_Assigned task_
Only the lines below between the one holding "middle tip: (143, 48)" and the one holding "thumb ip: (809, 232)", inclusive, are to be reproduced word for word; the pictures are to be left out.

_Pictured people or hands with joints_
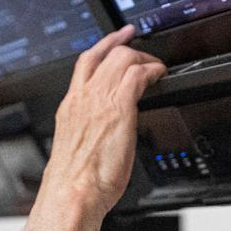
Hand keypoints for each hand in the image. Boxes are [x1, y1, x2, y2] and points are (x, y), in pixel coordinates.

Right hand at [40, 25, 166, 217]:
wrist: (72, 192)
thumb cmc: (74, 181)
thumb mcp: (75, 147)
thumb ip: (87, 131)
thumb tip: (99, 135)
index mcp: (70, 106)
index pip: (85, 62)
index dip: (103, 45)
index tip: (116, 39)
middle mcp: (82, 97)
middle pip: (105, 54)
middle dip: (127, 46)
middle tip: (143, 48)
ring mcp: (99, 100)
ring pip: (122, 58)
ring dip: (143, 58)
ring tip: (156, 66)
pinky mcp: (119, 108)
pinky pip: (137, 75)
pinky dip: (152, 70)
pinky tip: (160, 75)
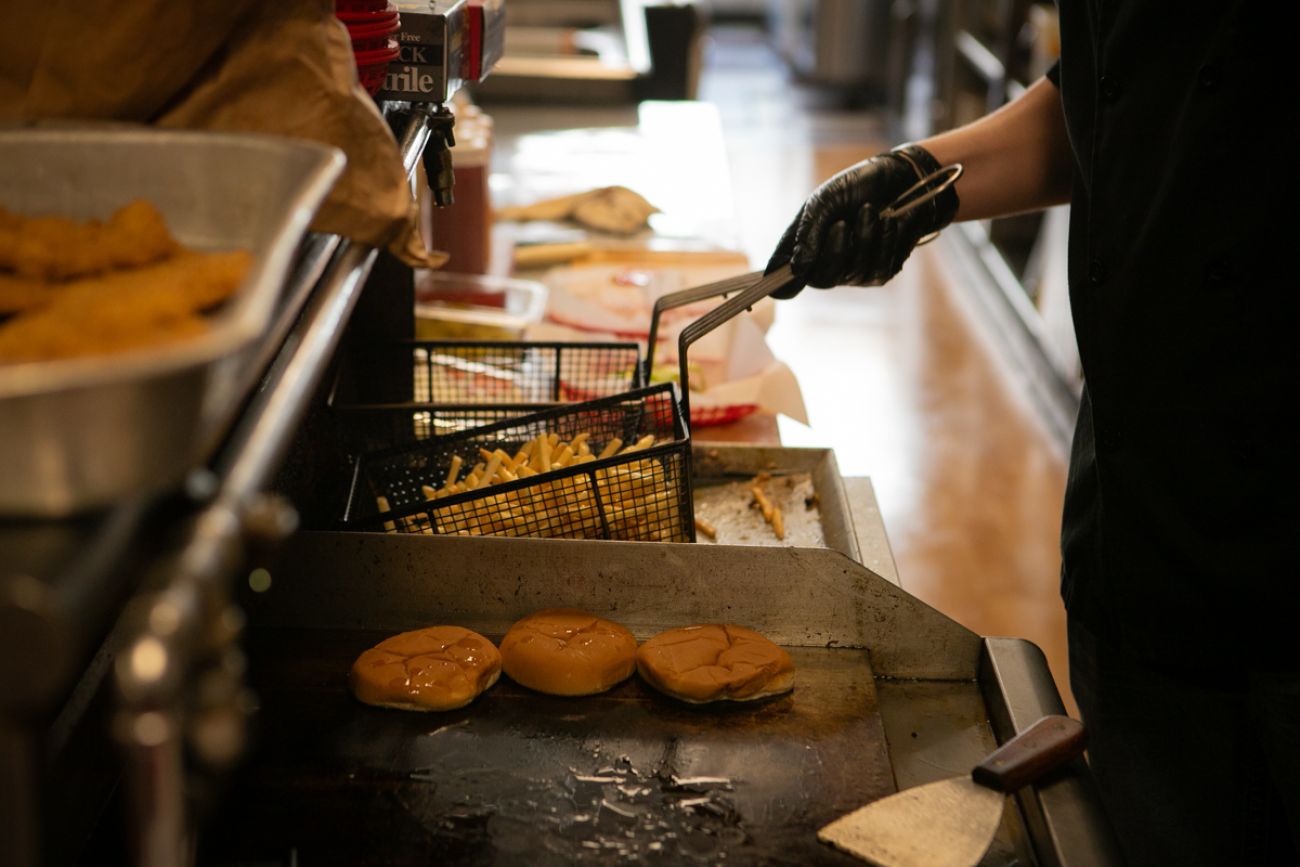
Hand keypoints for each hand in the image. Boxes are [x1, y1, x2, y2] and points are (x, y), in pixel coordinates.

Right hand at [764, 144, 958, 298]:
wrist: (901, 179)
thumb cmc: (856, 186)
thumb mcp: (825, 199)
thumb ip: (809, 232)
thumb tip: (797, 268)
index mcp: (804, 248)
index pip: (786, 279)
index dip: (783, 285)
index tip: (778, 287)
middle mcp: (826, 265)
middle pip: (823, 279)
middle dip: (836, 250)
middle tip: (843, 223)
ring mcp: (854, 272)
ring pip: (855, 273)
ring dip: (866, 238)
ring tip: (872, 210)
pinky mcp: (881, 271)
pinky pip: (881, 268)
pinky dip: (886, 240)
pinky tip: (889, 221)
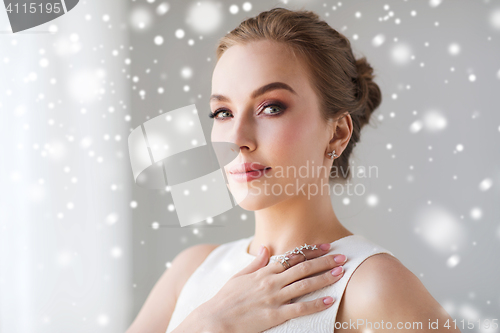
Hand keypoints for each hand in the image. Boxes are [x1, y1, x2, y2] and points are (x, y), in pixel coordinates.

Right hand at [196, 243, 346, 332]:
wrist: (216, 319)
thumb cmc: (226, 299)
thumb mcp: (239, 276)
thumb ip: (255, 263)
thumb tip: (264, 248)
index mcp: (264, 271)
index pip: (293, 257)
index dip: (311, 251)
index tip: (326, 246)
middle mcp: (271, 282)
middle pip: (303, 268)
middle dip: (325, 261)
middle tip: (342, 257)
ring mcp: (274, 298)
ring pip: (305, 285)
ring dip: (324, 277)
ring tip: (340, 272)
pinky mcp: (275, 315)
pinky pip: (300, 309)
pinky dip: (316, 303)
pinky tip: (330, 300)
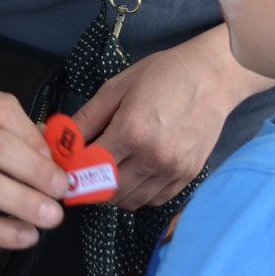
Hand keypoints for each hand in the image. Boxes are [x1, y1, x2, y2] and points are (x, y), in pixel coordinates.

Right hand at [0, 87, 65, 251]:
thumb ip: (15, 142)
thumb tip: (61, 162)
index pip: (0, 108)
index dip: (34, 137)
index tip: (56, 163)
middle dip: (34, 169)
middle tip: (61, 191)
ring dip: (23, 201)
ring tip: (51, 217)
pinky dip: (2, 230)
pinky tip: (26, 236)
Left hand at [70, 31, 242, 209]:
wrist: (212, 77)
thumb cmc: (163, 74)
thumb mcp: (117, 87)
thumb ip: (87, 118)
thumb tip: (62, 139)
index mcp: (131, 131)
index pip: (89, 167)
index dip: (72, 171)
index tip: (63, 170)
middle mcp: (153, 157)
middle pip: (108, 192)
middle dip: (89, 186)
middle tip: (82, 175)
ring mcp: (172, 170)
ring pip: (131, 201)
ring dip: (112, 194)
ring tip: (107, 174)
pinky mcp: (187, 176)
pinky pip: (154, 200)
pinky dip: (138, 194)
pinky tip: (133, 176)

==

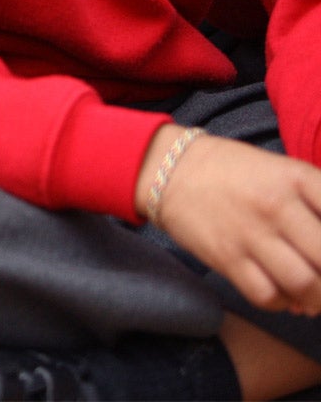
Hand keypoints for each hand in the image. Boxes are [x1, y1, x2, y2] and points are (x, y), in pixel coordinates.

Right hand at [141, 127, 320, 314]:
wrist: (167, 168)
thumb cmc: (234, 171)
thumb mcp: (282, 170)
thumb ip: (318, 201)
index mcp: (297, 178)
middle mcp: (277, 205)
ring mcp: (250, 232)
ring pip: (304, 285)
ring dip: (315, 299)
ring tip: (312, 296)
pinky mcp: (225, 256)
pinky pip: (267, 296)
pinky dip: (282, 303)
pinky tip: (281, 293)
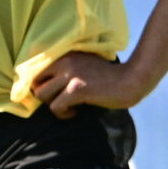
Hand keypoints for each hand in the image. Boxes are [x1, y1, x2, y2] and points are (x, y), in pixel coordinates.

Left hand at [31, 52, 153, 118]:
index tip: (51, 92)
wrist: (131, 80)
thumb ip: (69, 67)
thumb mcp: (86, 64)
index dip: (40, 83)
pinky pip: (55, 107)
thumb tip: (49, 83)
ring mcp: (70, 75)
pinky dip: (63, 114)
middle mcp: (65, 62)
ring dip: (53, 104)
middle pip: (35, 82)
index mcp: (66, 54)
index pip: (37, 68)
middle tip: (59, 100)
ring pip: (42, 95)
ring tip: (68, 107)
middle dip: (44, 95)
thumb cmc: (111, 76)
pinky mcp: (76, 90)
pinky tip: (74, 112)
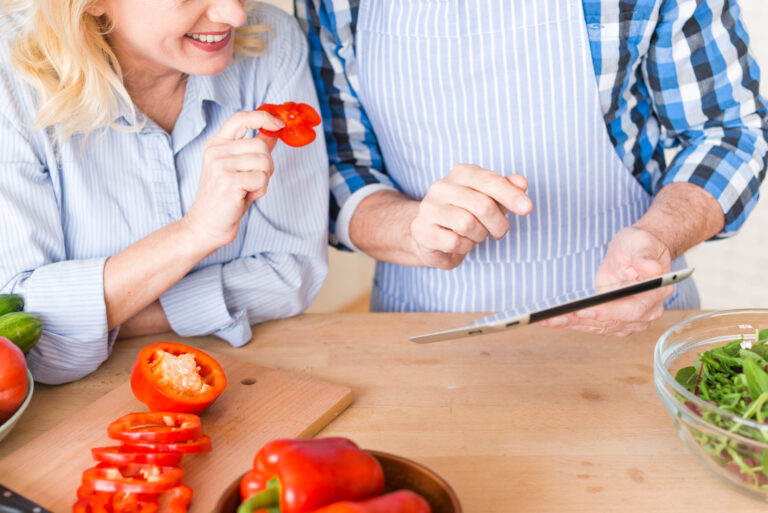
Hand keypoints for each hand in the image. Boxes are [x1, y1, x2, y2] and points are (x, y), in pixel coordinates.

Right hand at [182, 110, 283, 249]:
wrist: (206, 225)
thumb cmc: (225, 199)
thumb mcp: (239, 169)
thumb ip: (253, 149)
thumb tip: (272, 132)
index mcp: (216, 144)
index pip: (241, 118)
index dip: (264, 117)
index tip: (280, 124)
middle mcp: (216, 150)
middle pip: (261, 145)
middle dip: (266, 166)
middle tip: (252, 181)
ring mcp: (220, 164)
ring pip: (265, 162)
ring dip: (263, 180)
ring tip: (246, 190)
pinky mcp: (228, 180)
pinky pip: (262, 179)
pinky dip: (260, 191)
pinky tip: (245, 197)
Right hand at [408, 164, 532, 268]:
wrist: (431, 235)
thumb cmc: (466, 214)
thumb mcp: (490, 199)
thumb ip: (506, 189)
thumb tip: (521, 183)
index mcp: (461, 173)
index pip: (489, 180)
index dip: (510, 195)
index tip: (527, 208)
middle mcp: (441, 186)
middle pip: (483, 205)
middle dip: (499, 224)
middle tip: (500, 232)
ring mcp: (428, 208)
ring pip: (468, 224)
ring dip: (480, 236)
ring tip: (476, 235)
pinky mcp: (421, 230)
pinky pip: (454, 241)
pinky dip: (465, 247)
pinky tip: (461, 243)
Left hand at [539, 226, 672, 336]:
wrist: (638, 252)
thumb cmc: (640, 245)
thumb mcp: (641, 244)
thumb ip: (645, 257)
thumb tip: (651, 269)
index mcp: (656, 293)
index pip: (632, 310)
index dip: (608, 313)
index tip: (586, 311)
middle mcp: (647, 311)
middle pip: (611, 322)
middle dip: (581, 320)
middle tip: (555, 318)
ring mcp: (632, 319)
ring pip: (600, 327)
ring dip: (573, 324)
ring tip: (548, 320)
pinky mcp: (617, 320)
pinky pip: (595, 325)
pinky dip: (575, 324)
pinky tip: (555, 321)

_Written response_
middle tip: (143, 48)
ring mcp: (99, 100)
ring pip: (122, 58)
ring dip: (143, 58)
ring tip: (156, 66)
pinky mcp: (119, 108)
pinky pip: (137, 75)
pinky dip: (152, 70)
pinky tip: (160, 75)
Hand keypoints for each hand in the image. Boxes are [x1, y1, x2, y2] and points are (x, y), in pixel coordinates.

Right hand at [764, 144, 958, 298]:
wrist: (901, 179)
thumb cmc: (856, 186)
thumb mcp: (825, 199)
thumb ip: (809, 232)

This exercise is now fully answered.